Privacy protection for 3D point cloud classification based on an optical chaotic encryption scheme

Abstract

In allusion to the privacy and security problems in 3D point cloud classification, a novel privacy protection method for 3D point cloud classification based on optical chaotic encryption scheme is proposed and implemented in this paper for the first time. The mutually coupled spin-polarized vertical-cavity surface-emitting lasers (MC-SPVCSELs) subject to double optical feedback (DOF) are studied to generate optical chaos for permutation and diffusion encryption process of 3D point cloud. The nonlinear dynamics and complexity results demonstrate that the MC-SPVCSELs with DOF have high chaotic complexity and can provide tremendously large key space. All the test-sets of ModelNet40 dataset containing 40 object categories are encrypted and decrypted by the proposed scheme, and then the classification results of 40 object categories for original, encrypted, and decrypted 3D point cloud are entirely enumerated through the PointNet++. Intriguingly, the class accuracies of the encrypted point cloud are nearly all equal to 0.0000% except for the plant class with 100.0000%, indicating the encrypted point cloud cannot be classified and identified. The decryption class accuracies are very close to the original class accuracies.

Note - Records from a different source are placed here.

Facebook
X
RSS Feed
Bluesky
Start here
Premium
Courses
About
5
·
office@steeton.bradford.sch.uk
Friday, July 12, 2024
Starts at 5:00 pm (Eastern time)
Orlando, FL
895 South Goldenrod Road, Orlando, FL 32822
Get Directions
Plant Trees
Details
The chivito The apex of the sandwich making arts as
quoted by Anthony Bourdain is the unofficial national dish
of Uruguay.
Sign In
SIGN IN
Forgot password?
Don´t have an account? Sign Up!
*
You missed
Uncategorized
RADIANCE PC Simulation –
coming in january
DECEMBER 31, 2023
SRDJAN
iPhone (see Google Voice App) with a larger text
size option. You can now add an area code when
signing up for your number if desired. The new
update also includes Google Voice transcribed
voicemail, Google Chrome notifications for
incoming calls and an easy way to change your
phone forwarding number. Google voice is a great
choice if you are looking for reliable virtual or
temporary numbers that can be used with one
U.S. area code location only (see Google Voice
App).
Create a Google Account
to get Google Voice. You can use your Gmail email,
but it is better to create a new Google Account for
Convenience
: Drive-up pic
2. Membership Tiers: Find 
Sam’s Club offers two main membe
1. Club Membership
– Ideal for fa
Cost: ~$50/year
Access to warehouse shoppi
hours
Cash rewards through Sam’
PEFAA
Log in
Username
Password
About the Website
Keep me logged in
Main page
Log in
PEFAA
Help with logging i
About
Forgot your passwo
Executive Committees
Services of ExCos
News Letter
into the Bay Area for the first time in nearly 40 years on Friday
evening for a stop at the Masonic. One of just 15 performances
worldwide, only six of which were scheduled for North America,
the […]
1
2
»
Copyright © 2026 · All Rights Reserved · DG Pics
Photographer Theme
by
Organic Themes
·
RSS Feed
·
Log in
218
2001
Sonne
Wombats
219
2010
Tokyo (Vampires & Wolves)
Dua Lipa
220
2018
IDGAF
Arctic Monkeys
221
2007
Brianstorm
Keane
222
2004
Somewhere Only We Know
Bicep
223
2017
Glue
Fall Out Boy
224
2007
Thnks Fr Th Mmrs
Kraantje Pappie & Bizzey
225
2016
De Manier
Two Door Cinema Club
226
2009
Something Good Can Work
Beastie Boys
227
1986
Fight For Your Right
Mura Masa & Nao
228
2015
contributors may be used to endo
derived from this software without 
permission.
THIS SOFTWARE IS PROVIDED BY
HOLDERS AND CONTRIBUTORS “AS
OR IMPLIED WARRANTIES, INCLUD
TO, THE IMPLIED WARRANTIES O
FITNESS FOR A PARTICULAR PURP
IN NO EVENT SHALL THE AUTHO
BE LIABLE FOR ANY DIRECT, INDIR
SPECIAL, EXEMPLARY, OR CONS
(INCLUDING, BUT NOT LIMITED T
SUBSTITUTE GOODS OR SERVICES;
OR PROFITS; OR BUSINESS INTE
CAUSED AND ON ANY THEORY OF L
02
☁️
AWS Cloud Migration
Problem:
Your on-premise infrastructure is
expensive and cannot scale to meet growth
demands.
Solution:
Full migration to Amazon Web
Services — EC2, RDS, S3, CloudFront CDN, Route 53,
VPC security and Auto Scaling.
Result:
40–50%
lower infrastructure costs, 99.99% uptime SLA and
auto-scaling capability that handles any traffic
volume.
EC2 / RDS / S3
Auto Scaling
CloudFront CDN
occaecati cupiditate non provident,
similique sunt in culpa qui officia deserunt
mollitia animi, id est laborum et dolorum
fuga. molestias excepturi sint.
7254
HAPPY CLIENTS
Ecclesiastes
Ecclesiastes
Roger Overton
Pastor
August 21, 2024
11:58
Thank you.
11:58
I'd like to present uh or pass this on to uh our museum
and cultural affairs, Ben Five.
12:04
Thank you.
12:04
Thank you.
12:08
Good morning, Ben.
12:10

Therefore, the classification results verify that the proposed privacy protection scheme is practically feasible and remarkably effective. Additionally, the encryption and decryption results show that the encrypted point cloud images are ambiguous and unrecognizable, while the decrypted point cloud images are identical to original images. Moreover, this paper improves the security analysis via analyzing 3D point cloud geometric features. Eventually, various security analysis results validate that the proposed privacy protection scheme has high security level and good privacy protection effect for 3D point cloud classification.